SEARCH OF THE RIVER FORTH
At first light this morning the search resumed for two fishermen missing overnight on a windswept, bitterly cold Firth of Forth.
But as every minute passed hopes were fading for the two men, believed to be neighbours from the Edinburgh area, as no sign of the men and their 12 foot motorboat was found.
Throughout the night no fewer than seven local lifeboats, inshore and offshore, from stations at Kinghorn, Dunbar, North Berwick, South Queensferry and Anstruther, were being co-ordinated by HM Coastguard at Fifeness, near Crail, in an effort to find the men alive.
"But with temperatures as low as they are, obviously our concerns are mounting the longer it takes to find any trace of the men or their boat," explained Alan McIlravie of Kinghorn Lifeboat at lunchtime today.
"But nobody involved in the search is giving up hope and the sweep of the entire Forth, from Alloa beyond the Kincardine Bridge, to the mouth of the river will continue to be covered until we do find them.
"The search is being co-ordinated in a grid fashion with each lifeboat having a particular area to sweep and we remain confident at this time that we will find the men, such is the detail of the efforts being made."
But for the Kinghorn crew the search has not been without added drama.
The men were reported missing around 8pm on Saturday night with the Kinghorn Atlantic 75 craft, one of the fastest in the RNLI fleet, being among the first to be launched.
"The sheer length of the search time has meant we have had to swap crews three times," continued Alan McIlravie, "and to add to our concerns we are expecting a crew of mechanics from the Scottish RNLI headquarters in Perth later today to swap engines on the lifeboat as the existing one has been overheating badly.
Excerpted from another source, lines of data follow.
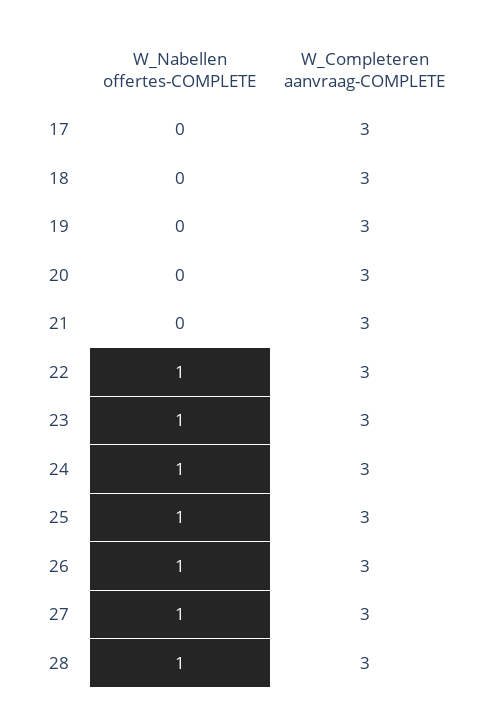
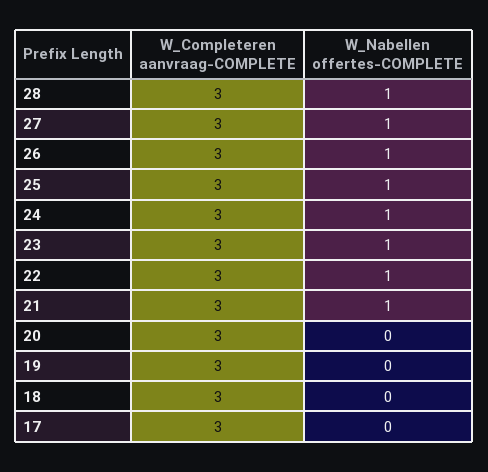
  {
    "W_Nabellen offertes-COMPLETE": {
      "17": 0,
      "18": 0,
      "19": 0,
      "20": 0,
-     "21": 0,
+     "21": 1,
      "22": 1,
      "23": 1,
      "24": 1,
      "25": 1,
      "26": 1,
      "27": 1,
      "28": 1
    },
    "W_Completeren aanvraag-COMPLETE": {
      "17": 3,
      "18": 3,
      "19": 3,
      "20": 3,
      "21": 3,
      "22": 3,
      "23": 3,
      "24": 3,
      "25": 3,
      "26": 3,
      "27": 3,
      "28": 3
    }
  }

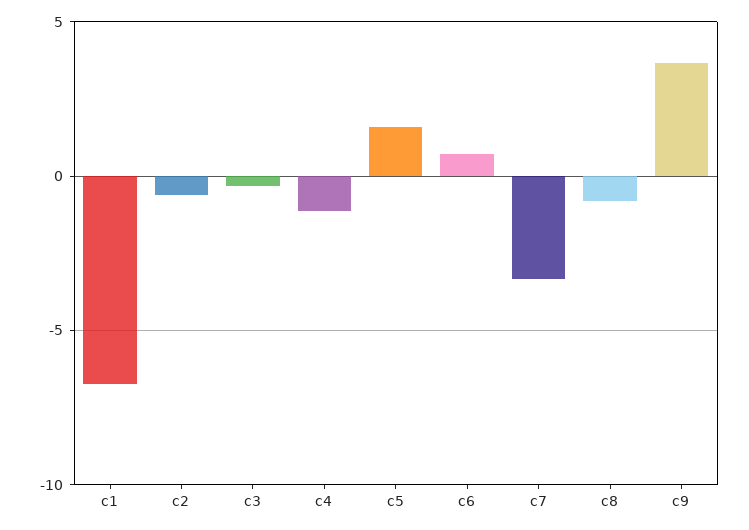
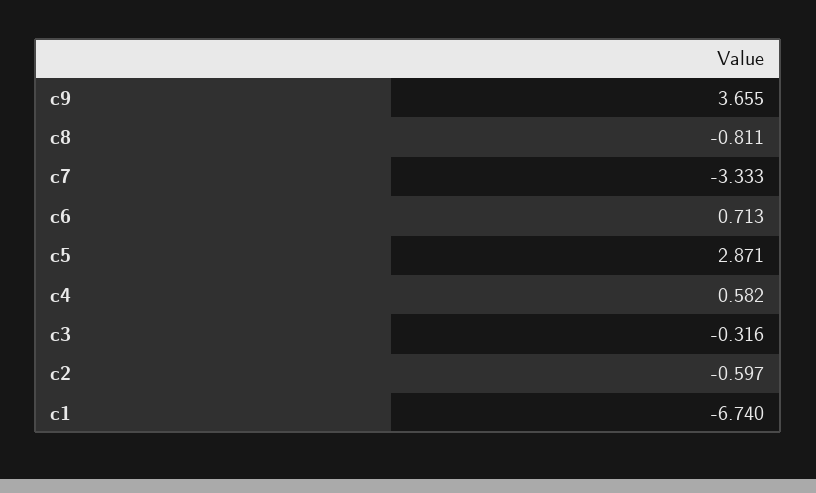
  {
    "c1": -6.74,
    "c2": -0.597,
    "c3": -0.316,
-   "c4": -1,
+   "c4": 0.582,
-   "c5": 1.5,
+   "c5": 2.871,
    "c6": 0.713,
    "c7": -3.333,
    "c8": -0.811,
    "c9": 3.655
  }

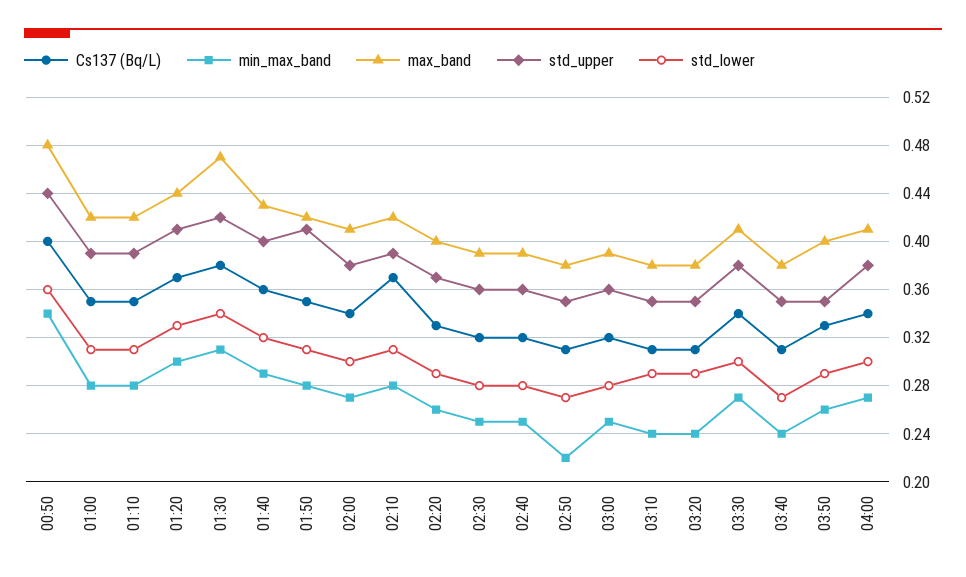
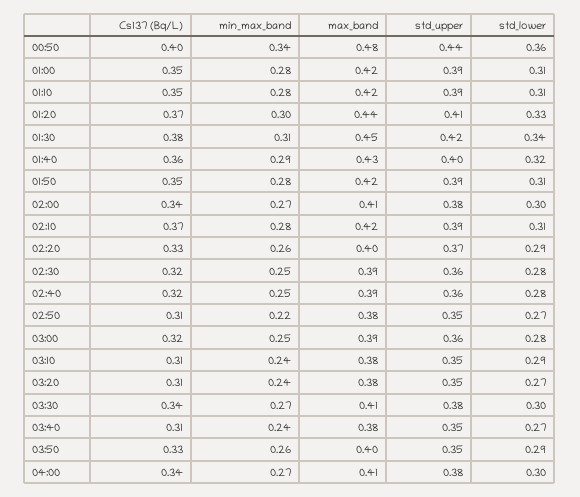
  {
    "Cs137 (Bq/L)": {
      "00:50": 0.4,
      "01:00": 0.35,
      "01:10": 0.35,
      "01:20": 0.37,
      "01:30": 0.38,
      "01:40": 0.36,
      "01:50": 0.35,
      "02:00": 0.34,
      "02:10": 0.37,
      "02:20": 0.33,
      "02:30": 0.32,
      "02:40": 0.32,
      "02:50": 0.31,
      "03:00": 0.32,
      "03:10": 0.31,
      "03:20": 0.31,
      "03:30": 0.34,
      "03:40": 0.31,
      "03:50": 0.33,
      "04:00": 0.34
    },
    "min_max_band": {
      "00:50": 0.34,
      "01:00": 0.28,
      "01:10": 0.28,
      "01:20": 0.3,
      "01:30": 0.31,
      "01:40": 0.29,
      "01:50": 0.28,
      "02:00": 0.27,
      "02:10": 0.28,
      "02:20": 0.26,
      "02:30": 0.25,
      "02:40": 0.25,
      "02:50": 0.22,
      "03:00": 0.25,
      "03:10": 0.24,
      "03:20": 0.24,
      "03:30": 0.27,
      "03:40": 0.24,
      "03:50": 0.26,
      "04:00": 0.27
    },
    "max_band": {
      "00:50": 0.48,
      "01:00": 0.42,
      "01:10": 0.42,
      "01:20": 0.44,
-     "01:30": 0.47,
+     "01:30": 0.45,
      "01:40": 0.43,
      "01:50": 0.42,
      "02:00": 0.41,
      "02:10": 0.42,
      "02:20": 0.4,
      "02:30": 0.39,
      "02:40": 0.39,
      "02:50": 0.38,
      "03:00": 0.39,
      "03:10": 0.38,
      "03:20": 0.38,
      "03:30": 0.41,
      "03:40": 0.38,
      "03:50": 0.4,
      "04:00": 0.41
    },
    "std_upper": {
      "00:50": 0.44,
      "01:00": 0.39,
      "01:10": 0.39,
      "01:20": 0.41,
      "01:30": 0.42,
      "01:40": 0.4,
-     "01:50": 0.41,
+     "01:50": 0.39,
      "02:00": 0.38,
      "02:10": 0.39,
      "02:20": 0.37,
      "02:30": 0.36,
      "02:40": 0.36,
      "02:50": 0.35,
      "03:00": 0.36,
      "03:10": 0.35,
      "03:20": 0.35,
      "03:30": 0.38,
      "03:40": 0.35,
      "03:50": 0.35,
      "04:00": 0.38
    },
    "std_lower": {
      "00:50": 0.36,
      "01:00": 0.31,
      "01:10": 0.31,
      "01:20": 0.33,
      "01:30": 0.34,
      "01:40": 0.32,
      "01:50": 0.31,
      "02:00": 0.3,
      "02:10": 0.31,
      "02:20": 0.29,
      "02:30": 0.28,
      "02:40": 0.28,
      "02:50": 0.27,
      "03:00": 0.28,
      "03:10": 0.29,
-     "03:20": 0.29,
+     "03:20": 0.27,
      "03:30": 0.3,
      "03:40": 0.27,
      "03:50": 0.29,
      "04:00": 0.3
    }
  }

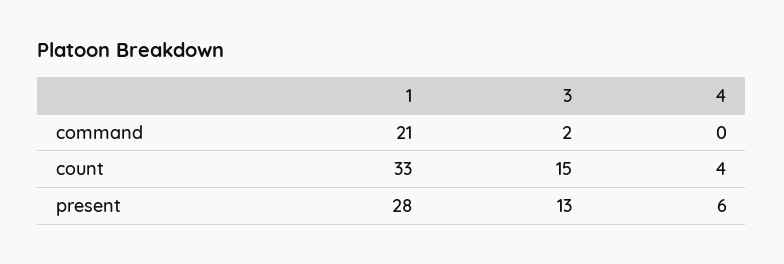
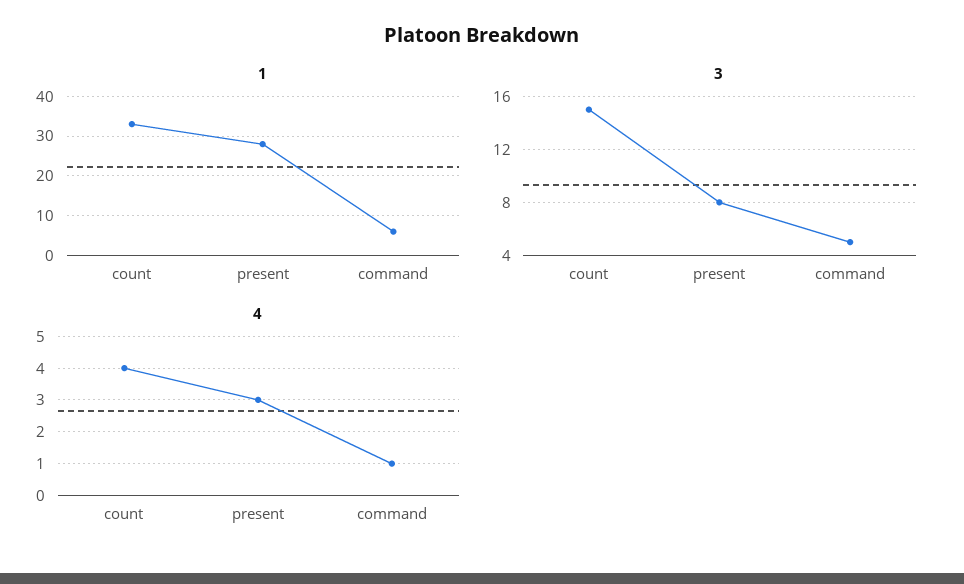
  {
    "1": {
-     "command": 21,
+     "command": 5,
      "count": 33,
      "present": 28
    },
    "3": {
-     "command": 2,
+     "command": 5,
      "count": 15,
-     "present": 13
+     "present": 8
    },
    "4": {
-     "command": 0,
+     "command": 1,
      "count": 4,
-     "present": 6
+     "present": 3
    }
  }

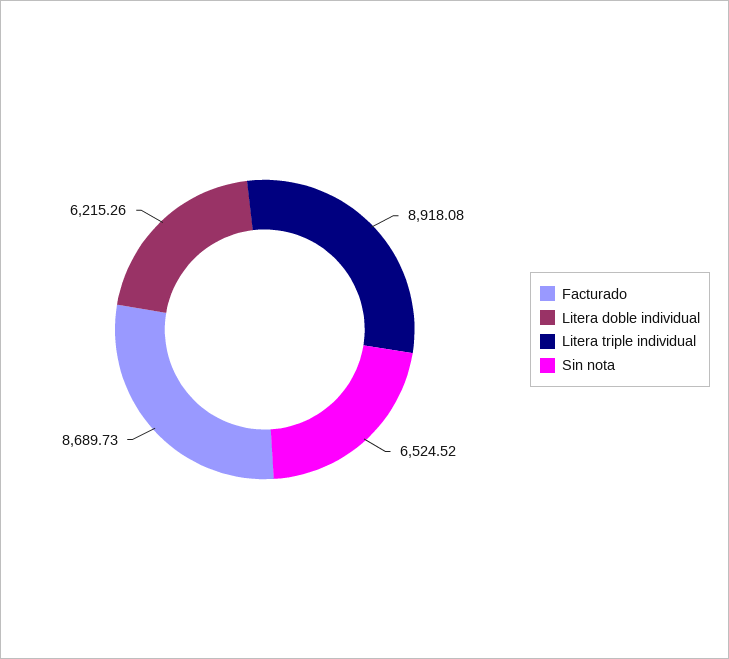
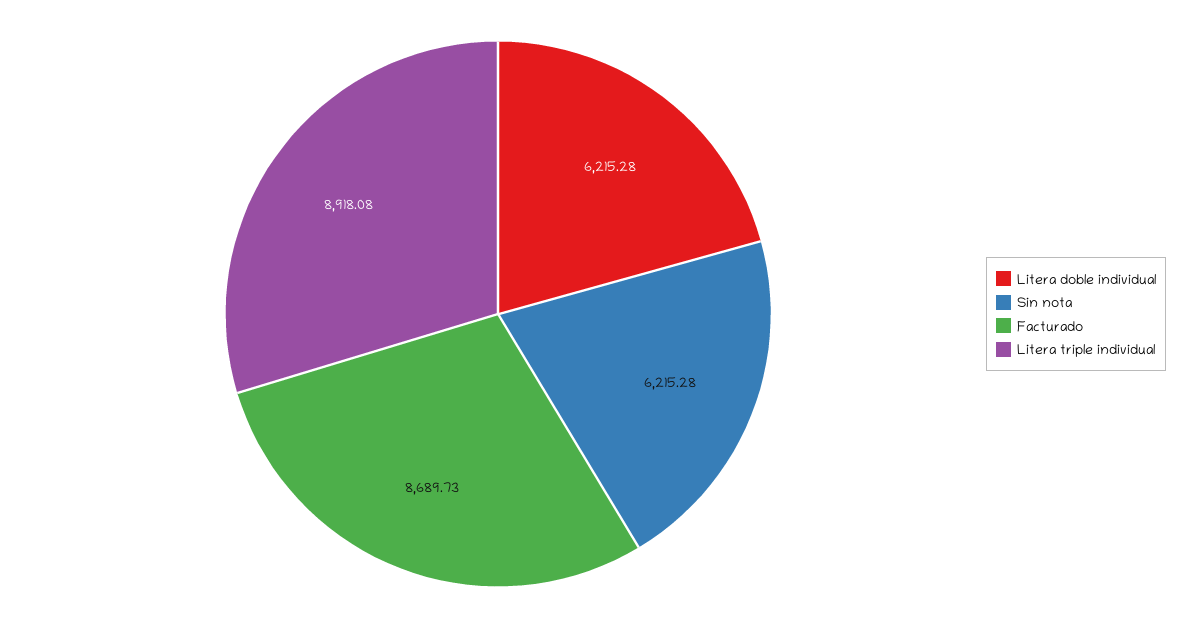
  {
    "Facturado": 8689.73,
-   "Litera doble individual": 6215.26,
+   "Litera doble individual": 6215.28,
    "Litera triple individual": 8918.08,
-   "Sin nota": 6524.52
+   "Sin nota": 6215.28
  }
"But we are determined to remain at sea for as long as we have to," he added finally, "in the hope that the men can be found safe and well."
The Kinghorn Lifeboat has now been launched a record amount of times this year with the volunteer crew being called into action on more than 50 occasions.
Earlier this week RNLI national operations director Michael Vlasto issued a festive appeal for support from communities for their local crews.
"They give up their time freely 365 days a year and are always ready to risk their lives for others," he said.
"I would ask people, therefore, to spare a thought for those involved and also consider making a donation to help us continue this life-saving work."
Mr Vlasto also issued an important appeal for boat owners and others to take time to consider their own safety, always ensuring that their craft are in good order, to carry spare fuel, adequate safety equipment and to make sure that lifejackets are worn at all times.
The RNLI is a charity funded by voluntary donations and legacies and costs nearly £300,000 a day to run its 231 lifeboat stations around the UK and Republic of Ireland from where, during 2002 they rescued 7365 people, an average of 20 a day.